L'Institut français des administrateurs (IFA), présidé par Denis Terrien, intervenu au cours de la table ronde précitée de la délégation le 21 janvier 2021, a mis en place des formations spécifiques destinées aux femmes - et aux hommes - appelés à siéger au sein des conseils d'administration de grandes entreprises : « l'IFA s'est très tôt engagé sur l'importance de la diversité dans les conseils et pour la parité. Et nous appliquons à notre propre organisation cette exemplarité. Aujourd'hui, 50 % de notre conseil d'administration est féminin ».

Enfin, d'après une étude publiée par Ethics & Boards le 8 mars 2021, la mixité au sein des instances dirigeantes des entreprises serait un facteur clé d'une gouvernance durable . Ainsi, au sein du SBF 120 :

- 80 % des sociétés dirigées par une femme ont un comité du conseil en charge de la RSE et du développement durable, contre seulement 58 % des sociétés dirigées par un homme ;

- 40 % des sociétés dirigées par une femme ont déclaré des « objectifs carbone alignés sur les connaissances scientifiques » ( Science Based Targets ) contre 24 % des sociétés dirigées par un homme ;

- les sociétés dirigées par une femme ont davantage intégré des objectifs RSE/Développement durable dans la politique de rémunération variable de leur PDG.

Si les objectifs de la loi de 2011 ont bien été atteints , avant même la date butoir de 2017, au sein des conseils d'administration et de surveillance des plus grosses entreprises, celles qui publient chaque année des statistiques relatives à la présence des femmes au sein de leurs instances de gouvernance, force est de constater que l'application de la loi est encore imparfaite au sein des plus petites capitalisations boursières ou des sociétés non cotées. Comme le soulignait Denis Terrien, président de l'IFA, lors de la table ronde de la délégation le 21 janvier 2021 : « la loi est faite pour les sociétés visibles et, de fait, elle est moins efficace pour les autres ».

De même, malgré la dynamique créée par la loi de 2011, le plafond de verre persiste au sein des instances de direction des entreprises : les comités de direction et les comités exécutifs sont encore trop peu féminisés.

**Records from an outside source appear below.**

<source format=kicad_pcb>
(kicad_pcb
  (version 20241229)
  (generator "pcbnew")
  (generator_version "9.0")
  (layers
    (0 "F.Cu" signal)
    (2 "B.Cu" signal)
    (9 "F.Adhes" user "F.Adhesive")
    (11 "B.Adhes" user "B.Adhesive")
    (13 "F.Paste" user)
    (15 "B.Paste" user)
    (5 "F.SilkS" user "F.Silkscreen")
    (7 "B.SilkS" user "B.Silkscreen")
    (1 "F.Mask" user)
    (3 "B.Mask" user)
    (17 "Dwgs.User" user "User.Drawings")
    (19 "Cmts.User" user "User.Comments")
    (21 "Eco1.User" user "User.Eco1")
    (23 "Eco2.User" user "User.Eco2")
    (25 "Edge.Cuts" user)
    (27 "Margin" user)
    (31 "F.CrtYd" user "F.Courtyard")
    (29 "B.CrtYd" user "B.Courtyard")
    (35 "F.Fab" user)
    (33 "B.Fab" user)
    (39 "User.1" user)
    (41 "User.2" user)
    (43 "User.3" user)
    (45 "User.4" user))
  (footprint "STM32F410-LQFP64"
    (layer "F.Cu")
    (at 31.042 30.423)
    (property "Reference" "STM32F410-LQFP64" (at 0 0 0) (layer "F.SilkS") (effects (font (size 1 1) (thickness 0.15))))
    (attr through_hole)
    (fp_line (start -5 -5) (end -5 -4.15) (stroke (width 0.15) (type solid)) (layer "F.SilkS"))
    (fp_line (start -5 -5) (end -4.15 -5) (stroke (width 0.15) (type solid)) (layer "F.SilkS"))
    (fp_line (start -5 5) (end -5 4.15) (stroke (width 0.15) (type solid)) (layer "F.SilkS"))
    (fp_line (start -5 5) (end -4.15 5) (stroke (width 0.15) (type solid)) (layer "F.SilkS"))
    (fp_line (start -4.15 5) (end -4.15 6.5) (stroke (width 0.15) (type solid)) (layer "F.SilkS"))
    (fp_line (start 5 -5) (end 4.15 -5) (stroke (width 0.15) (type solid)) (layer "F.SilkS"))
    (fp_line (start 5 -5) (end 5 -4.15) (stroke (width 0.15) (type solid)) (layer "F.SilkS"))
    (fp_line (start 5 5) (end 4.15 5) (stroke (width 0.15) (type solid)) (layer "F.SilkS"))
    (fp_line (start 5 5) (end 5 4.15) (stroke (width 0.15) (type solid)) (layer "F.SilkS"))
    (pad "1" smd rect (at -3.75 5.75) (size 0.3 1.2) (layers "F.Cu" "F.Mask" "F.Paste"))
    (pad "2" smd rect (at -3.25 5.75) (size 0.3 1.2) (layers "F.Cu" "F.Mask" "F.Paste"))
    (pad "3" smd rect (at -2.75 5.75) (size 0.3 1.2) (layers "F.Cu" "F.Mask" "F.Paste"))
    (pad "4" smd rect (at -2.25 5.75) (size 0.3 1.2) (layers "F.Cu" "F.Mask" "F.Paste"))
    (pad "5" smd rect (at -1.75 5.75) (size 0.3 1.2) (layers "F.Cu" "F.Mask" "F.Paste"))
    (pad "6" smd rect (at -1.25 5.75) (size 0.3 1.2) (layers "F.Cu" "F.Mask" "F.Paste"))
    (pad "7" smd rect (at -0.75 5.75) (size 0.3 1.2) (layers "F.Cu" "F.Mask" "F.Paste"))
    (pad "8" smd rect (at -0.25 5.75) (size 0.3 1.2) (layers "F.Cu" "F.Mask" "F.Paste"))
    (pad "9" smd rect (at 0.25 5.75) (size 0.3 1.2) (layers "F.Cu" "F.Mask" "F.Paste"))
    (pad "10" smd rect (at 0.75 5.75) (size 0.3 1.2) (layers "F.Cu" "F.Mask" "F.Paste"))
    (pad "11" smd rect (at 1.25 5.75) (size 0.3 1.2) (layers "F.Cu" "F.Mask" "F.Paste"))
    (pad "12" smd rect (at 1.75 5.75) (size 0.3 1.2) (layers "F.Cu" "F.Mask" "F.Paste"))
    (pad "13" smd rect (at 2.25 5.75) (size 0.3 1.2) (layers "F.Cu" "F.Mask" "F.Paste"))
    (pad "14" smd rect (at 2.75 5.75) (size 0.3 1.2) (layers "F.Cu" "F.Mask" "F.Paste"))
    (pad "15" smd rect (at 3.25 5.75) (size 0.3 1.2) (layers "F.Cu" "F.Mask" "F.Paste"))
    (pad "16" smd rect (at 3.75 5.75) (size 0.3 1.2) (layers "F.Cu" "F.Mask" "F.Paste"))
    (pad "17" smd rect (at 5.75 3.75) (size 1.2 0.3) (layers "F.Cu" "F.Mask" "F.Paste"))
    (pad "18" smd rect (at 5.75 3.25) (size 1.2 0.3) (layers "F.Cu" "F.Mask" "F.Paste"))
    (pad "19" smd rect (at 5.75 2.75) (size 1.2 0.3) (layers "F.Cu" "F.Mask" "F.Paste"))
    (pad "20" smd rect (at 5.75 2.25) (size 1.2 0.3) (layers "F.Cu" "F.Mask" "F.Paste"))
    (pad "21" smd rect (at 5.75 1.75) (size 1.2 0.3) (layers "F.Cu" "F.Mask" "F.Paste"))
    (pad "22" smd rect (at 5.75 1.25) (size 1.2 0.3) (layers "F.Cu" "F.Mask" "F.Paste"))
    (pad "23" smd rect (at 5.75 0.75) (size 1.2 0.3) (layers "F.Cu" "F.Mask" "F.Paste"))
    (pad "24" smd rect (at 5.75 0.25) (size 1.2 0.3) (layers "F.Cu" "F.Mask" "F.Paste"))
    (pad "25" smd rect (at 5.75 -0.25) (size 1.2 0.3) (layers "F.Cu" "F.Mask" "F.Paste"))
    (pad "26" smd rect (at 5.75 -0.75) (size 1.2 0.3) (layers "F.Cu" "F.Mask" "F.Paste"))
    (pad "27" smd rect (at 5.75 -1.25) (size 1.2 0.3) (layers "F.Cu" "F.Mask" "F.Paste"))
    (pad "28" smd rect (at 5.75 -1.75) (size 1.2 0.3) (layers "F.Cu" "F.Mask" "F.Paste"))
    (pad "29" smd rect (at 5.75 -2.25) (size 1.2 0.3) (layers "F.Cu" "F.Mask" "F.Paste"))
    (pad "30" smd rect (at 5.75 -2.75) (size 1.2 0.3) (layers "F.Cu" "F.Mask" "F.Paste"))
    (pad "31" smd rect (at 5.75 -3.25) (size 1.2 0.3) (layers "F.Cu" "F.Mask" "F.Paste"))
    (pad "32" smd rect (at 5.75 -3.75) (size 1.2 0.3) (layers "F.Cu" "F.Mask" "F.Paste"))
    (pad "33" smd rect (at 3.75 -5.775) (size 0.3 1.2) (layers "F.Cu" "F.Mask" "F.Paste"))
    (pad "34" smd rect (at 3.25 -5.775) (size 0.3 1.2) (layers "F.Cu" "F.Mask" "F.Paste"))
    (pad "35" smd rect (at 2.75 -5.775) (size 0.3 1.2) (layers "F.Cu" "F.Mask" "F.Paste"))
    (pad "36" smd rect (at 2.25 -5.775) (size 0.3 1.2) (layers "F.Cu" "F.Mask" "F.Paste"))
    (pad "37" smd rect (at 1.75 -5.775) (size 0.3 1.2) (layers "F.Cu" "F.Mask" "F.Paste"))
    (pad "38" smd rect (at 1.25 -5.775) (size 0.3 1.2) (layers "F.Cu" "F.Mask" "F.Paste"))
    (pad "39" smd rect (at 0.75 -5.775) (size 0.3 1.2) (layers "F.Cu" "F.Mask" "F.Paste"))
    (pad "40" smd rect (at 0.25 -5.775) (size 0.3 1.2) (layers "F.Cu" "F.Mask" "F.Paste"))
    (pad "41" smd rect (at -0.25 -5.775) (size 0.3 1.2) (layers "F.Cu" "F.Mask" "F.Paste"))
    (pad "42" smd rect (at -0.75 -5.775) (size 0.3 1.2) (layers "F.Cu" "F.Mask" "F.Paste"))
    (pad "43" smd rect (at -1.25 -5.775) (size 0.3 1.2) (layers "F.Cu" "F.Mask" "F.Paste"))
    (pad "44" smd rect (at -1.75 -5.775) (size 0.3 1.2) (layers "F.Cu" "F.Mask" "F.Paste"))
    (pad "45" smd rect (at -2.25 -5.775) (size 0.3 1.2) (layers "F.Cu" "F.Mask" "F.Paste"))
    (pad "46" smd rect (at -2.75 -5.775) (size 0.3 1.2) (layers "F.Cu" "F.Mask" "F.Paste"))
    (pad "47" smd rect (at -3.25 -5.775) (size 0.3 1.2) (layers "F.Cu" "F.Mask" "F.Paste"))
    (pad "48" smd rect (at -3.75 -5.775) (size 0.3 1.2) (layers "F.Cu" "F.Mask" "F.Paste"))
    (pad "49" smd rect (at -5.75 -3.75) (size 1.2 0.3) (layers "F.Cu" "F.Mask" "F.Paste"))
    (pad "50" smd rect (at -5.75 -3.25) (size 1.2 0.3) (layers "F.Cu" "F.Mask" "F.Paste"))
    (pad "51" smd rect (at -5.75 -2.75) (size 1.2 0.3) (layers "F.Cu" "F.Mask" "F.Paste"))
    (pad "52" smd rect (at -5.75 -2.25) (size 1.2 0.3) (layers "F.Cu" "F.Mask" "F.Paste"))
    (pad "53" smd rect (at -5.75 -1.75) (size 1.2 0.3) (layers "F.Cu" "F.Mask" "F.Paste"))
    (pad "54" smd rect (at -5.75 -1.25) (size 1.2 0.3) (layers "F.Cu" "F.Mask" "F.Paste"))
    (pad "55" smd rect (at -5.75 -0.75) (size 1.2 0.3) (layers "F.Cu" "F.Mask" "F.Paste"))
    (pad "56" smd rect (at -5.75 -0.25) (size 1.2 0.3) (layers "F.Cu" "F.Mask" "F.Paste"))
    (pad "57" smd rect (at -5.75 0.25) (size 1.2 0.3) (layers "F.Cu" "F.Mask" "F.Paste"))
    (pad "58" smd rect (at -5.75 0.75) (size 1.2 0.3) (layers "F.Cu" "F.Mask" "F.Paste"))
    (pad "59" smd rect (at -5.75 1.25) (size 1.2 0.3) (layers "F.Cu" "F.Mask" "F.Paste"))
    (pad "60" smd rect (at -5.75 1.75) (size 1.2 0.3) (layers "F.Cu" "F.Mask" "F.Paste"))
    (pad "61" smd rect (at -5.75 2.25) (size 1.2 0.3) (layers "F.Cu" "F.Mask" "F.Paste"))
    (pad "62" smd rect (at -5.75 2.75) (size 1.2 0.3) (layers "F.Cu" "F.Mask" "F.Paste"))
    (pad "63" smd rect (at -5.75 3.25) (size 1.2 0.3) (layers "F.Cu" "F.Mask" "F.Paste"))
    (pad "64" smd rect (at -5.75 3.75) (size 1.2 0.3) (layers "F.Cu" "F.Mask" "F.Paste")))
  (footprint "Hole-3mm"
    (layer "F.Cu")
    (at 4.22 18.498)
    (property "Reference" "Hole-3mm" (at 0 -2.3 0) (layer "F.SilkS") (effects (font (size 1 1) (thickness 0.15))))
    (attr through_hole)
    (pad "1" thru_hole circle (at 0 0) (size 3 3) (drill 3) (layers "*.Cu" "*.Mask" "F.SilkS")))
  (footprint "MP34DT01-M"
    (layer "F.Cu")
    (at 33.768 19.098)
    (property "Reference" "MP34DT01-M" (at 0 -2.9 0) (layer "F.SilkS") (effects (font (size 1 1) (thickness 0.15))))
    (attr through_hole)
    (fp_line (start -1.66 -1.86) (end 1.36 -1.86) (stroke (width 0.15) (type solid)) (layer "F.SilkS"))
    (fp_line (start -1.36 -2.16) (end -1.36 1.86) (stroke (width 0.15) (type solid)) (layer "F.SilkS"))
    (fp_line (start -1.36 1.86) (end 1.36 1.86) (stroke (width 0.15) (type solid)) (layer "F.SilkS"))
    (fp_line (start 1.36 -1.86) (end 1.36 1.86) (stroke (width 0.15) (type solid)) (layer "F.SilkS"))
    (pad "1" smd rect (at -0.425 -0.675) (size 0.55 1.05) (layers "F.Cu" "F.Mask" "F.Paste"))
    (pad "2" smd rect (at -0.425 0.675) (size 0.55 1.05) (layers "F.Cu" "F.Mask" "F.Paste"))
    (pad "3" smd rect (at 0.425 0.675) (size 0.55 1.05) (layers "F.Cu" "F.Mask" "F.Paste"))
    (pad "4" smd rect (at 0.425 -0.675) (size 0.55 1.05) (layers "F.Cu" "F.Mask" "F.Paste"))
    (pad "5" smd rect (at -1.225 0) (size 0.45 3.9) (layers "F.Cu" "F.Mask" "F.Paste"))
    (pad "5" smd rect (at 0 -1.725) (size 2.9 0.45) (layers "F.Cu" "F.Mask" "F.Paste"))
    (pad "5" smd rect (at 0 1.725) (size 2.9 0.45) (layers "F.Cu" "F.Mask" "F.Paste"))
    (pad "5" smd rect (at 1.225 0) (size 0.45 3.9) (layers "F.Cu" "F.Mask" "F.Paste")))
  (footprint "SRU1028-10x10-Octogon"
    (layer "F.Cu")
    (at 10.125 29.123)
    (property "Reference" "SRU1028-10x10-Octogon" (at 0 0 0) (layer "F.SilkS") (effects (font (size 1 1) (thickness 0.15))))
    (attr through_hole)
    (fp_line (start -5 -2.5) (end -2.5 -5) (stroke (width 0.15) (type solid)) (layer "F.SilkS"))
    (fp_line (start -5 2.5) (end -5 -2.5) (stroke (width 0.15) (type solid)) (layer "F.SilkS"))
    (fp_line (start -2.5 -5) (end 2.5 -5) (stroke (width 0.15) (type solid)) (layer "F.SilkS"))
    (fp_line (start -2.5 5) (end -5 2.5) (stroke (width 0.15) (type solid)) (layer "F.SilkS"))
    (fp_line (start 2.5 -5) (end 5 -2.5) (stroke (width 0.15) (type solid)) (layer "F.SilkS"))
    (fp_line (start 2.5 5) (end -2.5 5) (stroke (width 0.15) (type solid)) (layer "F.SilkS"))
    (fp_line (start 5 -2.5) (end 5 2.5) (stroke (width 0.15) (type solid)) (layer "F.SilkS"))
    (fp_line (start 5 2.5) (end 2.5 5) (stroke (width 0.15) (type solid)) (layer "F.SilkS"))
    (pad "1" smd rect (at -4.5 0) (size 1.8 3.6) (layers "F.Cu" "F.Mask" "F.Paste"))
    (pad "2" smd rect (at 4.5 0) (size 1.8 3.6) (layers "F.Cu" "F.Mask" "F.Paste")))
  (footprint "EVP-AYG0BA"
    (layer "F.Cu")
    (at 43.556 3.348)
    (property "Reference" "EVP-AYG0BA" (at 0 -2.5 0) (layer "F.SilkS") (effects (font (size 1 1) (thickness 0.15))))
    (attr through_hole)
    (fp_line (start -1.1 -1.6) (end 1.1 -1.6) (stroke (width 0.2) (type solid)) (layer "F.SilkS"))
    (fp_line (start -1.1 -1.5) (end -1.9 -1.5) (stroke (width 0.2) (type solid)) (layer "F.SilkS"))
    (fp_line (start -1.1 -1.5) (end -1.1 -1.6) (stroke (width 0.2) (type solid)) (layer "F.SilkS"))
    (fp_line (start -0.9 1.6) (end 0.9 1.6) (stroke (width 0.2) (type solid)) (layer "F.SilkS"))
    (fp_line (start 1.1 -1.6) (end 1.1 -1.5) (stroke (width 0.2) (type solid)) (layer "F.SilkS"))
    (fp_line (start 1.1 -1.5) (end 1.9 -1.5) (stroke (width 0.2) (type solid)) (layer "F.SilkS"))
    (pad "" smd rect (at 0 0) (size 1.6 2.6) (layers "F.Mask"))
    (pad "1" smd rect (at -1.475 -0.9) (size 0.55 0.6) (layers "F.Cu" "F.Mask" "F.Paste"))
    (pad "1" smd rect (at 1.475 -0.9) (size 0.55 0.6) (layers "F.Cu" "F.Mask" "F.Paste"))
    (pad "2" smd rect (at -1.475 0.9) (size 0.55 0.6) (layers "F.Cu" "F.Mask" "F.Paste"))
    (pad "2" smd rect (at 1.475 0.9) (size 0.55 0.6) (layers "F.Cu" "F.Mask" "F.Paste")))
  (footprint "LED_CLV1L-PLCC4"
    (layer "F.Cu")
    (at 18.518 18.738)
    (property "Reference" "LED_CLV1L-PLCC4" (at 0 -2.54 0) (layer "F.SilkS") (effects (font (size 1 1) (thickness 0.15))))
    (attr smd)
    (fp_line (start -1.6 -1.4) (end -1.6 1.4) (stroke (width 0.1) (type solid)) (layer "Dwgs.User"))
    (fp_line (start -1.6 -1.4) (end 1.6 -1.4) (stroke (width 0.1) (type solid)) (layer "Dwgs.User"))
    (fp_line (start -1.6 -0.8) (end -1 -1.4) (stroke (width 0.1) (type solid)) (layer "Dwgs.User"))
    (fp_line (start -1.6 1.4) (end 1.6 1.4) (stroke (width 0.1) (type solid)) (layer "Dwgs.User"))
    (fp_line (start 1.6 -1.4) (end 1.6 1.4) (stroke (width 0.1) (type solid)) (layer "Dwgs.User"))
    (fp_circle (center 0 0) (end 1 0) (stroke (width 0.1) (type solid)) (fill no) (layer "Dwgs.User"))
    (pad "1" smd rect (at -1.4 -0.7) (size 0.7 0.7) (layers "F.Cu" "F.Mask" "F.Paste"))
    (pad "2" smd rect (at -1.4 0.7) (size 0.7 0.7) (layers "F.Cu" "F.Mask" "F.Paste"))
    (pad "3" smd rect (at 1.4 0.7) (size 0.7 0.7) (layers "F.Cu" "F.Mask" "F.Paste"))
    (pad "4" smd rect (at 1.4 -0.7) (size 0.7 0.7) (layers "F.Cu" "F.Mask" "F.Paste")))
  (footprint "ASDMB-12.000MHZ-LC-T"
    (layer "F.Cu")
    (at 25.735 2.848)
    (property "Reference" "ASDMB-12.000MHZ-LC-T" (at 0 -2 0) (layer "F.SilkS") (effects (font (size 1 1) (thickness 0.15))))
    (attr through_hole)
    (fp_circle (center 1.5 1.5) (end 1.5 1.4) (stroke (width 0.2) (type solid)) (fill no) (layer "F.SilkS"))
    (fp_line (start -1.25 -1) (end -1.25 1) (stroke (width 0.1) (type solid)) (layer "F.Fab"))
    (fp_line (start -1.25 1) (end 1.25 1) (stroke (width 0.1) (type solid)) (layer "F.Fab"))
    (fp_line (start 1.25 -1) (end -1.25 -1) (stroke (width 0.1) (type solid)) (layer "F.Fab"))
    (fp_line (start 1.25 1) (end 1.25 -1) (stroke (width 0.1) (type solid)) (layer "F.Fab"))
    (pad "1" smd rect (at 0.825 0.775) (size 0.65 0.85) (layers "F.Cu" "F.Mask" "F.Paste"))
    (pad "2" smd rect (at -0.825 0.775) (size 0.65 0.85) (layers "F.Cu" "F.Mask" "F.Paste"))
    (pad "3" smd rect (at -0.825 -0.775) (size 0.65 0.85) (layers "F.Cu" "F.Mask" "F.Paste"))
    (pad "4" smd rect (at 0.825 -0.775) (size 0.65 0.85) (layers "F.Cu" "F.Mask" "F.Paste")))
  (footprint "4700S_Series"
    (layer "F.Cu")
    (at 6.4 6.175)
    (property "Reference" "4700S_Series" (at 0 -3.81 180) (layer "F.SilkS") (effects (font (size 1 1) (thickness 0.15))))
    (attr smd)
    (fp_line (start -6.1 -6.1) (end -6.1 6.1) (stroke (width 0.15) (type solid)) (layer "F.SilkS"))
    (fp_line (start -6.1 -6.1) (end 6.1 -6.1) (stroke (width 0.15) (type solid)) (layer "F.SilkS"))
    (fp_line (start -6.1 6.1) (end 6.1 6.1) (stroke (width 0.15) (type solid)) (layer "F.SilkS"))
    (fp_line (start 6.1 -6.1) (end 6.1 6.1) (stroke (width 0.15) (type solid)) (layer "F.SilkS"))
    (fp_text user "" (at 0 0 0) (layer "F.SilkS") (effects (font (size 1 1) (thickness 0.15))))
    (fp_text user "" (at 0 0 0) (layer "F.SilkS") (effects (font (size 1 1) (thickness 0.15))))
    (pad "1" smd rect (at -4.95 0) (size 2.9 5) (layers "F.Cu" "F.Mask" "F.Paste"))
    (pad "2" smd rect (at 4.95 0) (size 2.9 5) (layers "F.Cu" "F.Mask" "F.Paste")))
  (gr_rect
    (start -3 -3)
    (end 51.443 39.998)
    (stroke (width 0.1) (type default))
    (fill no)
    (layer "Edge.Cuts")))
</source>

Aujourd'hui, l'enjeu est donc celui de l'accès des femmes à tous les postes de direction, dans toutes les entreprises .


* 6 Rapport n° 38 (2010-2011) de Mme Marie-Hélène Des Esgaulx, fait au nom de la commission des lois ( https://www.senat.fr/rap/l10-038/l10-0383.html#toc77 )

* 7 Vers la parité pour la gouvernance des entreprises , rapport n° 45 (2010-2011) de Mme Joëlle Garriaud-Maylam, fait au nom de la délégation aux droits des femmes.